Aux Philippines, dans les mariages traditionnels ou lors d’événements importants, les hommes s’habillent d’un vêtement transparent appelé  Barong Tagalog. Cet habit a la particularité d’être constitué de fibres de feuilles d’ananas qui ressemblent étrangement au cuir, matière dont on n’a plus besoin de décrire les effets néfastes pour la planète. C’est là que la designer espagnole, Carmen Hojisa, y découvre cet usage philippin et y voit une excellente opportunité pour remplacer le cuir traditionnel.

    

 

 

Le textile a été décrit par la créatrice comme un textile fin, robuste et innovant. C’est une matière non tissée à base de fibres végétales. En effet, le Piñatex est composé de fibres extraites de feuilles d’ananas que l'on trouve sur les plantations de cultivateurs avant que ces derniers ne cueillent le fruit et ne jettent ces feuilles. Les feuilles récoltées sont transformées en matière textile. Les restes des matières végétales sont ensuite transformés en biogaz et en engrais organique destiné aux agriculteurs philippins. C’est un complément de salaire pour ces derniers. En moyenne, pour produire 1m² de Piñatex, il faut 480 feuilles, soit 16 ananas, qui sont ensuite envoyées en Angleterre et en Espagne afin d’être transformées en maillage non tissé.
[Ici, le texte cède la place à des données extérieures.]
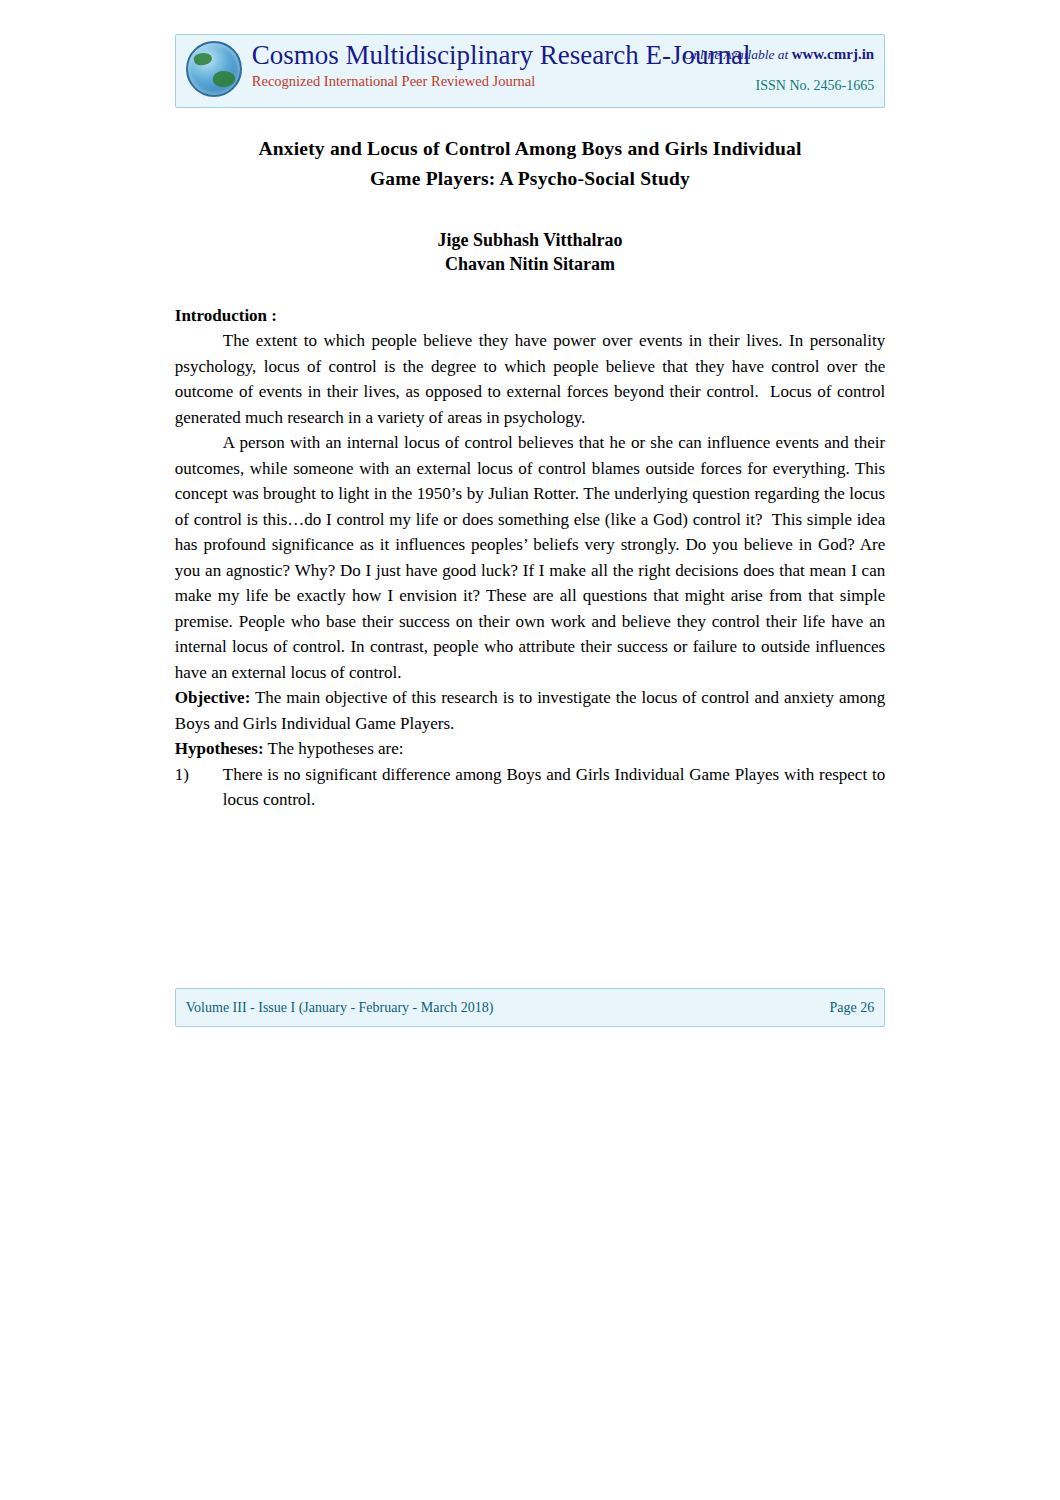Cosmos Multidisciplinary Research E-Journal
Recognized International Peer Reviewed Journal
Online Available at www.cmrj.in
ISSN No. 2456-1665
Anxiety and Locus of Control Among Boys and Girls Individual
Game Players: A Psycho-Social Study
Jige Subhash Vitthalrao
Chavan Nitin Sitaram
Introduction :
The extent to which people believe they have power over events in their lives. In personality psychology, locus of control is the degree to which people believe that they have control over the outcome of events in their lives, as opposed to external forces beyond their control. Locus of control generated much research in a variety of areas in psychology.
A person with an internal locus of control believes that he or she can influence events and their outcomes, while someone with an external locus of control blames outside forces for everything. This concept was brought to light in the 1950’s by Julian Rotter. The underlying question regarding the locus of control is this…do I control my life or does something else (like a God) control it? This simple idea has profound significance as it influences peoples’ beliefs very strongly. Do you believe in God? Are you an agnostic? Why? Do I just have good luck? If I make all the right decisions does that mean I can make my life be exactly how I envision it? These are all questions that might arise from that simple premise. People who base their success on their own work and believe they control their life have an internal locus of control. In contrast, people who attribute their success or failure to outside influences have an external locus of control.
Objective: The main objective of this research is to investigate the locus of control and anxiety among Boys and Girls Individual Game Players.
Hypotheses: The hypotheses are:
1)
There is no significant difference among Boys and Girls Individual Game Playes with respect to locus control.
Volume III - Issue I (January - February - March 2018)
Page 26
“ Notre avantage par rapport au cuir, c’est que les déchets produits représentent 5 % de la matière première, contre 25 % pour le cuir.” précise Carmen.

Après près de 10 ans de recherche et de développement, la designer a présenté au grand public le 12 décembre 2014 des chaussures, sacs et chapeaux en fibres de feuilles d’ananas au sein du Royal College of Art de Londres et a reçu un formidable accueil pour ses créations et sa manière de travailler.

Aujourd’hui, il existe d’autres matières végétales qui remplacent le cuir telles que le cuir de champignon et le tant attendu cuir de raisin fabriqué à partir des résidus de la viticulture.